TASK BRIEF
Search the data below for the word "Alicia" and copy each line that holds it.

== Segment start ==

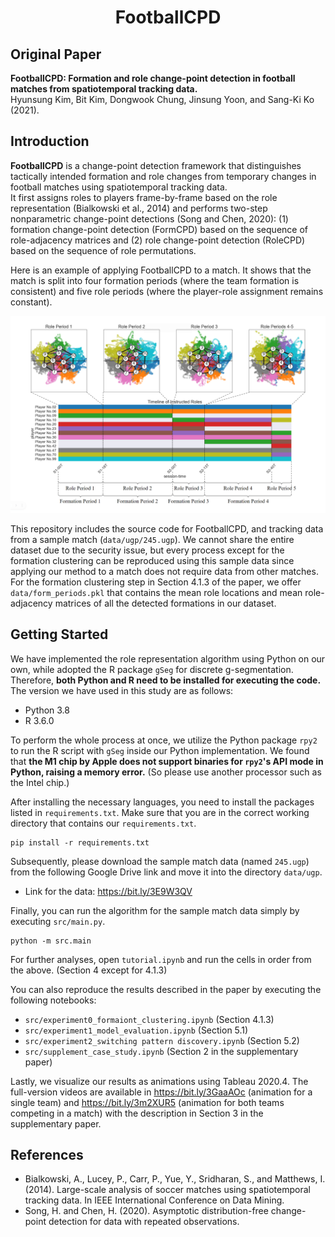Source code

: <div align="center">
	<h1>
		FootballCPD
	</h1>
</div>

## Original Paper
**FootballCPD: Formation and role change-point detection in football matches from spatiotemporal tracking data.**<br>
Hyunsung Kim, Bit Kim, Dongwook Chung, Jinsung Yoon, and Sang-Ki Ko (2021).<br>

## Introduction
**FootballCPD** is a change-point detection framework that distinguishes tactically intended formation and role changes from temporary changes in football matches using spatiotemporal tracking data.<br>
It first assigns roles to players frame-by-frame based on the role representation (Bialkowski et al., 2014) and performs two-step nonparametric change-point detections (Song and Chen, 2020): (1) formation change-point detection (FormCPD) based on the sequence of role-adjacency matrices and (2) role change-point detection (RoleCPD) based on the sequence of role permutations.<br>

Here is an example of applying FootballCPD to a match. It shows that the match is split into four formation periods (where the team formation is consistent) and five role periods (where the player-role assignment remains constant).<br>

![timeline](img/timeline_formation.png)<br>

This repository includes the source code for FootballCPD, and tracking data from a sample match (`data/ugp/245.ugp`).
We cannot share the entire dataset due to the security issue, but every process except for the formation clustering can be reproduced using this sample data since applying our method to a match does not require data from other matches. For the formation clustering step in Section 4.1.3 of the paper, we offer `data/form_periods.pkl` that contains the mean role locations and mean role-adjacency matrices of all the detected formations in our dataset.<br>

## Getting Started
We have implemented the role representation algorithm using Python on our own, while adopted the R package `gSeg` for discrete g-segmentation. Therefore, **both Python and R need to be installed for executing the code.** The version we have used in this study are as follows:

- Python 3.8
- R 3.6.0

To perform the whole process at once, we utilize the Python package `rpy2` to run the R script with  `gSeg` inside our Python implementation. We found that **the M1 chip by Apple does not support binaries for `rpy2`'s API mode in Python, raising a memory error.** (So please use another processor such as the Intel chip.)

After installing the necessary languages, you need to install the packages listed in `requirements.txt`. Make sure that you are in the correct working directory that contains our `requirements.txt`.
```
pip install -r requirements.txt
```

Subsequently, please download the sample match data (named `245.ugp`) from the following Google Drive link and move it into the directory `data/ugp`.
- Link for the data: https://bit.ly/3E9W3QV

Finally, you can run the algorithm for the sample match data simply by executing `src/main.py`.
```
python -m src.main
```

For further analyses, open `tutorial.ipynb` and run the cells in order from the above. (Section 4 except for 4.1.3)

You can also reproduce the results described in the paper by executing the following notebooks:
- `src/experiment0_formaiont_clustering.ipynb` (Section 4.1.3)
- `src/experiment1_model_evaluation.ipynb` (Section 5.1)
- `src/experiment2_switching pattern discovery.ipynb` (Section 5.2)
- `src/supplement_case_study.ipynb` (Section 2 in the supplementary paper)<br>

Lastly, we visualize our results as animations using Tableau 2020.4. The full-version videos are available in https://bit.ly/3GaaAOc (animation for a single team) and https://bit.ly/3m2XUR5 (animation for both teams competing in a match) with the description in Section 3 in the supplementary paper.<br>

## References
- Bialkowski, A., Lucey, P., Carr, P., Yue, Y., Sridharan, S., and Matthews, I. (2014). Large-scale analysis of soccer matches using spatiotemporal tracking data. In IEEE International Conference on Data Mining.
- Song, H. and Chen, H. (2020). Asymptotic distribution-free change-point detection for data with repeated observations.
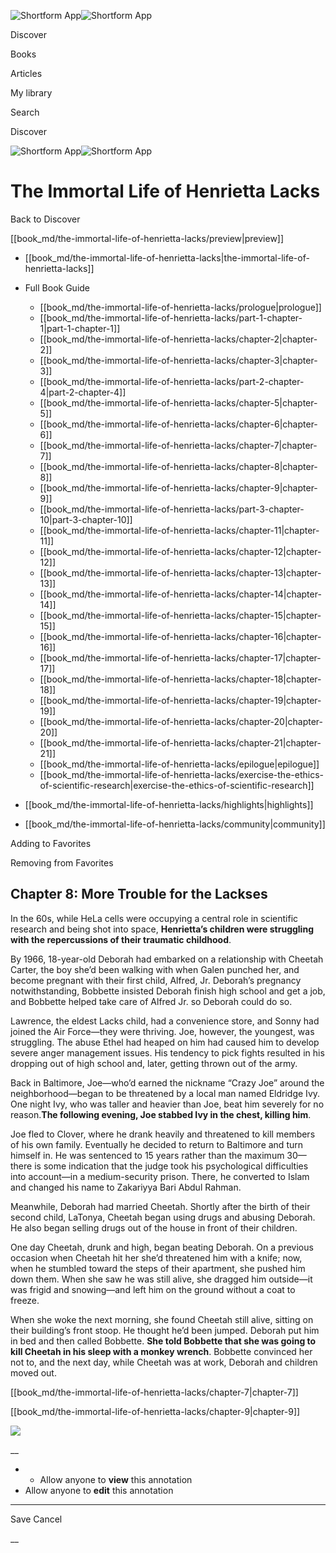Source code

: ![Shortform App](/img/logo.36a2399e.svg)![Shortform App](/img/logo-dark.70c1b072.svg)

Discover

Books

Articles

My library

Search

Discover

![Shortform App](/img/logo.36a2399e.svg)![Shortform App](/img/logo-dark.70c1b072.svg)

# The Immortal Life of Henrietta Lacks

Back to Discover

[[book_md/the-immortal-life-of-henrietta-lacks/preview|preview]]

  * [[book_md/the-immortal-life-of-henrietta-lacks|the-immortal-life-of-henrietta-lacks]]
  * Full Book Guide

    * [[book_md/the-immortal-life-of-henrietta-lacks/prologue|prologue]]
    * [[book_md/the-immortal-life-of-henrietta-lacks/part-1-chapter-1|part-1-chapter-1]]
    * [[book_md/the-immortal-life-of-henrietta-lacks/chapter-2|chapter-2]]
    * [[book_md/the-immortal-life-of-henrietta-lacks/chapter-3|chapter-3]]
    * [[book_md/the-immortal-life-of-henrietta-lacks/part-2-chapter-4|part-2-chapter-4]]
    * [[book_md/the-immortal-life-of-henrietta-lacks/chapter-5|chapter-5]]
    * [[book_md/the-immortal-life-of-henrietta-lacks/chapter-6|chapter-6]]
    * [[book_md/the-immortal-life-of-henrietta-lacks/chapter-7|chapter-7]]
    * [[book_md/the-immortal-life-of-henrietta-lacks/chapter-8|chapter-8]]
    * [[book_md/the-immortal-life-of-henrietta-lacks/chapter-9|chapter-9]]
    * [[book_md/the-immortal-life-of-henrietta-lacks/part-3-chapter-10|part-3-chapter-10]]
    * [[book_md/the-immortal-life-of-henrietta-lacks/chapter-11|chapter-11]]
    * [[book_md/the-immortal-life-of-henrietta-lacks/chapter-12|chapter-12]]
    * [[book_md/the-immortal-life-of-henrietta-lacks/chapter-13|chapter-13]]
    * [[book_md/the-immortal-life-of-henrietta-lacks/chapter-14|chapter-14]]
    * [[book_md/the-immortal-life-of-henrietta-lacks/chapter-15|chapter-15]]
    * [[book_md/the-immortal-life-of-henrietta-lacks/chapter-16|chapter-16]]
    * [[book_md/the-immortal-life-of-henrietta-lacks/chapter-17|chapter-17]]
    * [[book_md/the-immortal-life-of-henrietta-lacks/chapter-18|chapter-18]]
    * [[book_md/the-immortal-life-of-henrietta-lacks/chapter-19|chapter-19]]
    * [[book_md/the-immortal-life-of-henrietta-lacks/chapter-20|chapter-20]]
    * [[book_md/the-immortal-life-of-henrietta-lacks/chapter-21|chapter-21]]
    * [[book_md/the-immortal-life-of-henrietta-lacks/epilogue|epilogue]]
    * [[book_md/the-immortal-life-of-henrietta-lacks/exercise-the-ethics-of-scientific-research|exercise-the-ethics-of-scientific-research]]
  * [[book_md/the-immortal-life-of-henrietta-lacks/highlights|highlights]]
  * [[book_md/the-immortal-life-of-henrietta-lacks/community|community]]



Adding to Favorites 

Removing from Favorites 

## Chapter 8: More Trouble for the Lackses

In the 60s, while HeLa cells were occupying a central role in scientific research and being shot into space, **Henrietta’s children were struggling with the repercussions of their traumatic childhood**.

By 1966, 18-year-old Deborah had embarked on a relationship with Cheetah Carter, the boy she’d been walking with when Galen punched her, and become pregnant with their first child, Alfred, Jr. Deborah’s pregnancy notwithstanding, Bobbette insisted Deborah finish high school and get a job, and Bobbette helped take care of Alfred Jr. so Deborah could do so.

Lawrence, the eldest Lacks child, had a convenience store, and Sonny had joined the Air Force—they were thriving. Joe, however, the youngest, was struggling. The abuse Ethel had heaped on him had caused him to develop severe anger management issues. His tendency to pick fights resulted in his dropping out of high school and, later, getting thrown out of the army.

Back in Baltimore, Joe—who’d earned the nickname “Crazy Joe” around the neighborhood—began to be threatened by a local man named Eldridge Ivy. One night Ivy, who was taller and heavier than Joe, beat him severely for no reason.**The following evening, Joe stabbed Ivy in the chest, killing him**.

Joe fled to Clover, where he drank heavily and threatened to kill members of his own family. Eventually he decided to return to Baltimore and turn himself in. He was sentenced to 15 years rather than the maximum 30—there is some indication that the judge took his psychological difficulties into account—in a medium-security prison. There, he converted to Islam and changed his name to Zakariyya Bari Abdul Rahman.

Meanwhile, Deborah had married Cheetah. Shortly after the birth of their second child, LaTonya, Cheetah began using drugs and abusing Deborah. He also began selling drugs out of the house in front of their children.

One day Cheetah, drunk and high, began beating Deborah. On a previous occasion when Cheetah hit her she’d threatened him with a knife; now, when he stumbled toward the steps of their apartment, she pushed him down them. When she saw he was still alive, she dragged him outside—it was frigid and snowing—and left him on the ground without a coat to freeze.

When she woke the next morning, she found Cheetah still alive, sitting on their building’s front stoop. He thought he’d been jumped. Deborah put him in bed and then called Bobbette. **She told Bobbette that she was going to kill Cheetah in his sleep with a monkey wrench**. Bobbette convinced her not to, and the next day, while Cheetah was at work, Deborah and children moved out.

[[book_md/the-immortal-life-of-henrietta-lacks/chapter-7|chapter-7]]

[[book_md/the-immortal-life-of-henrietta-lacks/chapter-9|chapter-9]]

![](https://bat.bing.com/action/0?ti=56018282&Ver=2&mid=2f022de2-971e-4a17-9758-565cf0043443&sid=1711133063fa11eebdec89a8b8ae3bbc&vid=171147a063fa11eea7440fcfeb230d96&vids=0&msclkid=N&pi=0&lg=en-US&sw=800&sh=600&sc=24&nwd=1&tl=Shortform%20%7C%20Book&p=https%3A%2F%2Fwww.shortform.com%2Fapp%2Fbook%2Fthe-immortal-life-of-henrietta-lacks%2Fchapter-8&r=&lt=367&evt=pageLoad&sv=1&rn=48909)

__

  *   * Allow anyone to **view** this annotation
  * Allow anyone to **edit** this annotation



* * *

Save Cancel

__



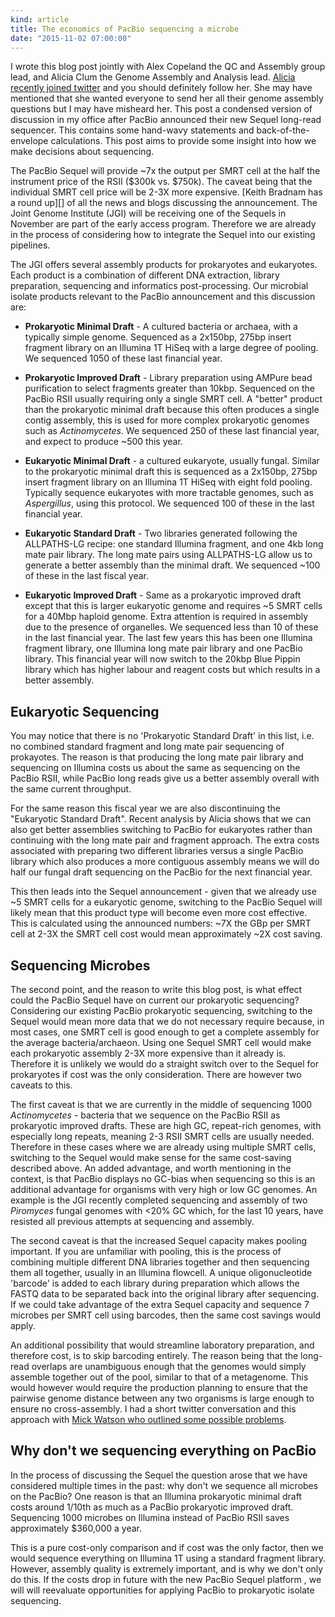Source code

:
 ```yaml
---
kind: article
title: The economics of PacBio sequencing a microbe
date: "2015-11-02 07:00:00"
---
```


I wrote this blog post jointly with Alex Copeland the QC and Assembly group
lead, and Alicia Clum the Genome Assembly and Analysis lead. [Alicia recently
joined twitter][Alicia] and you should definitely follow her. She may have
mentioned that she wanted everyone to send her all their genome assembly
questions but I may have misheard her. This post a condensed version of
discussion in my office after PacBio announced their new Sequel long-read
sequencer. This contains some hand-wavy statements and back-of-the-envelope
calculations. This post aims to provide some insight into how we make decisions
about sequencing.

[Alicia]: https://twitter.com/alicia_clum

The PacBio Sequel will provide ~7x the output per SMRT cell at the half the
instrument price of the RSII ($300k vs. $750k). The caveat being that the
individual SMRT cell price will be 2-3X more expensive. [Keith Bradnam has a
round up][] of all the news and blogs discussing the announcement. The Joint
Genome Institute (JGI) will be receiving one of the Sequels in November are
part of the early access program. Therefore we are already in the process of
considering how to integrate the Sequel into our existing pipelines.

[Keith Bradnam]: http://www.acgt.me/blog/2015/10/1/who-is-saying-what-about-the-new-pacbio-sequel-system

The JGI offers several assembly products for prokaryotes and eukaryotes. Each
product is a combination of different DNA extraction, library preparation,
sequencing and informatics post-processing. Our microbial isolate products
relevant to the PacBio announcement and this discussion are:

  * **Prokaryotic Minimal Draft** - A cultured bacteria or archaea, with a
    typically simple genome. Sequenced as a 2x150bp, 275bp insert fragment
    library on an Illumina 1T HiSeq with a large degree of pooling. We
    sequenced 1050 of these last financial year.

  * **Prokaryotic Improved Draft** - Library preparation using AMPure bead
    purification to select fragments greater than 10kbp. Sequenced on the
    PacBio RSII usually requiring only a single SMRT cell. A "better" product
    than the prokaryotic minimal draft because this often produces a single
    contig assembly, this is used for more complex prokaryotic genomes such as
    *Actinomycetes*. We sequenced 250 of these last financial year, and expect
    to produce ~500 this year.

  * **Eukaryotic Minimal Draft** - a cultured eukaryote, usually fungal.
    Similar to the prokaryotic minimal draft this is sequenced as a 2x150bp,
    275bp insert fragment library on an Illumina 1T HiSeq with eight fold
    pooling. Typically sequence eukaryotes with more tractable genomes, such as
    *Aspergillus*, using this protocol. We sequenced 100 of these in the last
    financial year.

  * **Eukaryotic Standard Draft** - Two libraries generated following the
    ALLPATHS-LG recipe: one standard Illumina fragment, and one 4kb long mate
    pair library. The long mate pairs using ALLPATHS-LG allow us to generate a
    better assembly than the minimal draft. We sequenced ~100 of these in the
    last fiscal year.

  * **Eukaryotic Improved Draft** - Same as a prokaryotic improved draft except
    that this is larger eukaryotic genome and requires ~5 SMRT cells for a
    40Mbp haploid genome. Extra attention is required in assembly due to the
    presence of organelles. We sequenced less than 10 of these in the last
    financial year. The last few years this has been one Illumina fragment
    library, one Illumina long mate pair library and one PacBio library. This
    financial year will now switch to the 20kbp Blue Pippin library which has
    higher labour and reagent costs but which results in a better assembly.

## Eukaryotic Sequencing

You may notice that there is no 'Prokaryotic Standard Draft' in this list, i.e.
no combined standard fragment and long mate pair sequencing of prokayotes. The
reason is that producing the long mate pair library and sequencing on Illumina
costs us about the same as sequencing on the PacBio RSII, while PacBio long
reads give us a better assembly overall with the same current throughput.

For the same reason this fiscal year we are also discontinuing the "Eukaryotic
Standard Draft". Recent analysis by Alicia shows that we can also get better
assemblies switching to PacBio for eukaryotes rather than continuing with the
long mate pair and fragment approach. The extra costs associated with preparing
two different libraries versus a single PacBio library which also produces a
more contiguous assembly means we will do half our fungal draft sequencing on
the PacBio for the next financial year.

This then leads into the Sequel announcement - given that we already use ~5
SMRT cells for a eukaryotic genome, switching to the PacBio Sequel will likely
mean that this product type will become even more cost effective. This is
calculated using the announced numbers: ~7X the GBp per SMRT cell at 2-3X the
SMRT cell cost would mean approximately ~2X cost saving.

## Sequencing Microbes

The second point, and the reason to write this blog post, is what effect could
the PacBio Sequel have on current our prokaryotic sequencing? Considering our
existing PacBio prokaryotic sequencing, switching to the Sequel would mean more
data that we do not necessary require because, in most cases, one SMRT cell is
good enough to get a complete assembly for the average bacteria/archaeon. Using
one Sequel SMRT cell would make each prokaryotic assembly 2-3X more expensive
than it already is. Therefore it is unlikely we would do a straight switch over
to the Sequel for prokaryotes if cost was the only consideration. There are
however two caveats to this.

The first caveat is that we are currently in the middle of sequencing 1000
*Actinomycetes* - bacteria that we sequence on the PacBio RSII as prokaryotic
improved drafts. These are high GC, repeat-rich genomes, with especially long
repeats, meaning 2-3 RSII SMRT cells are usually needed. Therefore in these
cases where we are already using multiple SMRT cells, switching to the Sequel
would make sense for the same cost-saving described above. An added advantage,
and worth mentioning in the context, is that PacBio displays no GC-bias when
sequencing so this is an additional advantage for organisms with very high or
low GC genomes. An example is the JGI recently completed sequencing and
assembly of two *Piromyces* fungal genomes with <20% GC which, for the last 10
years, have resisted all previous attempts at sequencing and assembly.

The second caveat is that the increased Sequel capacity makes pooling
important. If you are unfamiliar with pooling, this is the process of combining
multiple different DNA libraries together and then sequencing them all
together, usually in an Illumina flowcell. A unique oligonucleotide 'barcode'
is added to each library during preparation which allows the FASTQ data to be
separated back into the original library after sequencing. If we could take
advantage of the extra Sequel capacity and sequence 7 microbes per SMRT cell
using barcodes, then the same cost savings would apply.

An additional possibility that would streamline laboratory preparation, and
therefore cost, is to skip barcoding entirely. The reason being that the
long-read overlaps are unambiguous enough that the genomes would simply
assemble together out of the pool, similar to that of a metagenome. This would
however would require the production planning to ensure that the pairwise
genome distance between any two organisms is large enough to ensure no
cross-assembly. I had a short twitter conversation and this approach with [Mick
Watson who outlined some possible problems][problems].

[problems]: https://twitter.com/bioinformatics/status/650391667741069312

## Why don't we sequencing everything on PacBio

In the process of discussing the Sequel the question arose that we have
considered multiple times in the past: why don't we sequence all microbes on
the PacBio? One reason is that an Illumina prokaryotic minimal draft costs
around 1/10th as much as a PacBio prokaryotic improved draft. Sequencing 1000
microbes on Illumina instead of PacBio RSII saves approximately $360,000 a
year.

This is a pure cost-only comparison and if cost was the only factor, then we
would sequence everything on Illumina 1T using a standard fragment library.
However, assembly quality is extremely important, and is why we don't only do
this. If the costs drop in future with the new PacBio Sequel platform , we will
will reevaluate opportunities for applying PacBio to prokaryotic isolate
sequencing.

== Segment end ==

ANSWER BELOW
lead, and Alicia Clum the Genome Assembly and Analysis lead. [Alicia recently
joined twitter][Alicia] and you should definitely follow her. She may have
[Alicia]: https://twitter.com/alicia_clum
Standard Draft". Recent analysis by Alicia shows that we can also get better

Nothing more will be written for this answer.